- _Problema proposto a_
Imprima, sem qualquer alteração, o trecho das linhas referentes aos espécimes vegetais que vai da linha que contém "collectors: R. Evans" até o final dessas linhas, incluindo ambas as extremidades.

-------- Texto para leitura

Dworking trata especificamente da relação entre os “vermelhos” e os “azuis”, ou republicanos e democratas, e de como a disputa entre os adeptos desses dois grupos, à época, se refletia em um debate cada vez mais raivoso, emocional, desprovido de qualquer racionalidade. Segundo relata o autor ao longo da obra, a animosidade entre conservadores e liberais era tanta que praticamente inviabilizava a convivência.

De lá pra cá, ao que parece, não mudou muita coisa. O ódio foi o ingrediente principal da recente disputa eleitoral entre Donald Trump e Hillary Clinton pela presidência dos Estados Unidos. Os candidatos, seus partidos e apoiadores elevaram o tom a decibéis impensáveis, trocaram acusações graves e abriram espaço para grupos de ódio racistas e xenófobos mostrarem que estão mais ativos do que nunca.

No Brasil, também não é de hoje que o debate político perdeu o freio, chegando a um nível de racionalidade próximo de zero. A raiva, a deselegância e insensatez estão na boca e nos dedos ávidos daqueles que não perdem a oportunidade de manifestar supostas divergências em relação a quase tudo, seja nas redes sociais e nos portais de notícias, seja na mesa do almoço ou do bar. Assim, creio não ser preciso tomar o precioso tempo do leitor com exemplos e demonstrações. O mais importante, me parece, é procurar entender por que o ódio que hoje permeia quase todo tipo de discussão chegou a níveis estratosféricos. A identificação desse problema é fundamental para entender o que está havendo e reconstruir um caminho democrático.

----------------
-------- Informações fornecidas

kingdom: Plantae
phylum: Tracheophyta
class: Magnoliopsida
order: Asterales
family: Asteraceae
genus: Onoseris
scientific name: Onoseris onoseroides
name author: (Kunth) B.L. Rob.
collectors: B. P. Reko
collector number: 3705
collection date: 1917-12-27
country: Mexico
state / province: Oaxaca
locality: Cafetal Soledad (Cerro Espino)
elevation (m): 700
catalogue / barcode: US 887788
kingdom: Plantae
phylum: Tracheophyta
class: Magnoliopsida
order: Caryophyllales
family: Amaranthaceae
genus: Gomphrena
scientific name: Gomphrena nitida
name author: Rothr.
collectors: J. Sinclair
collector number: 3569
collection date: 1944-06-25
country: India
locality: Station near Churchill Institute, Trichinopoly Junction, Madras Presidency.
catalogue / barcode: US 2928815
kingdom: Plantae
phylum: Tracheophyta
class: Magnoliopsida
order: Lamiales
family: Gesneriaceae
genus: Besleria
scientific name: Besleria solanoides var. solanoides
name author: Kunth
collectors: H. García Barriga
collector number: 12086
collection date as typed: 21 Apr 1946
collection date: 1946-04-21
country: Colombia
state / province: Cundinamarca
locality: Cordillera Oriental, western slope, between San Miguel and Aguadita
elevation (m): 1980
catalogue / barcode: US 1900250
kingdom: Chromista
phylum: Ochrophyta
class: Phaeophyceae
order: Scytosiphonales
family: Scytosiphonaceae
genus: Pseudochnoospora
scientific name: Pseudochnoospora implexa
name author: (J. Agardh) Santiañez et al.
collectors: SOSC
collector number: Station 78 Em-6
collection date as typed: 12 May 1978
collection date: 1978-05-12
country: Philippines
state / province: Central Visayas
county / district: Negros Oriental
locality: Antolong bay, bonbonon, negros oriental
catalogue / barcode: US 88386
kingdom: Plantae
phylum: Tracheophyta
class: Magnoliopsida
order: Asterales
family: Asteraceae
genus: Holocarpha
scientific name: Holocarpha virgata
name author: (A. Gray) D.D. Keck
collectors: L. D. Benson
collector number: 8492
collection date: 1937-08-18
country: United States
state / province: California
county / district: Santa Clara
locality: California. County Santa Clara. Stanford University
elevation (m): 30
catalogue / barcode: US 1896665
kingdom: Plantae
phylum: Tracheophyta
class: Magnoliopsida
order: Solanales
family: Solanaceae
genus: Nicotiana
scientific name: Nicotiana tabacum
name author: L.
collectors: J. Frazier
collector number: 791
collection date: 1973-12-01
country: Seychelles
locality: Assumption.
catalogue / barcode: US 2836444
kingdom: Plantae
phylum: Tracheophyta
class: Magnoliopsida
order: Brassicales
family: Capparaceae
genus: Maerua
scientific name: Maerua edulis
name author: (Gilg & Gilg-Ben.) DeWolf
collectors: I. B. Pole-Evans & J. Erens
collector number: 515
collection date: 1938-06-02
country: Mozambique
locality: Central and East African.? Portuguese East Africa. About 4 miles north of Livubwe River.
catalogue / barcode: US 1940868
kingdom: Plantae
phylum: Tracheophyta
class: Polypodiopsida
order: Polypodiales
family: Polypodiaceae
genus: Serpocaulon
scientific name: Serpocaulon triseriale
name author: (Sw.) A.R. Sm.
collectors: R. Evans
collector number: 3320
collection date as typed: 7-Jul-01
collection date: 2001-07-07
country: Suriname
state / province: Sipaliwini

----------------

- _Problema proposto b_
Prossiga com o texto sobre o ódio no debate político, a partir de sua última frase.

- _Resultado da tarefa a_
collectors: R. Evans
collector number: 3320
collection date as typed: 7-Jul-01
collection date: 2001-07-07
country: Suriname
state / province: Sipaliwini

- _Resultado da tarefa b_
Como diz Norberto Bobbio, democracia é um procedimento, um processo de disputa, que visa preservar a paz. É por meio da disputa política, da disputa do voto e, depois, de um processo de deliberação entre os legisladores e representantes da sociedade civil, por exemplo, que os conflitos de interesse entre os distintos grupos são resolvidos por decisão majoritária. Luigi Ferrajoli destaca que após as Constituições do pós-guerra, rígidas, a definição de Bobbio, e de Hans Kelsen, também precisa ser acrescida de dimensões materiais relativas à proteção das liberdades públicas e à efetivação dos direitos sociais, limitando, portanto, o conteúdo da decisão política majoritária.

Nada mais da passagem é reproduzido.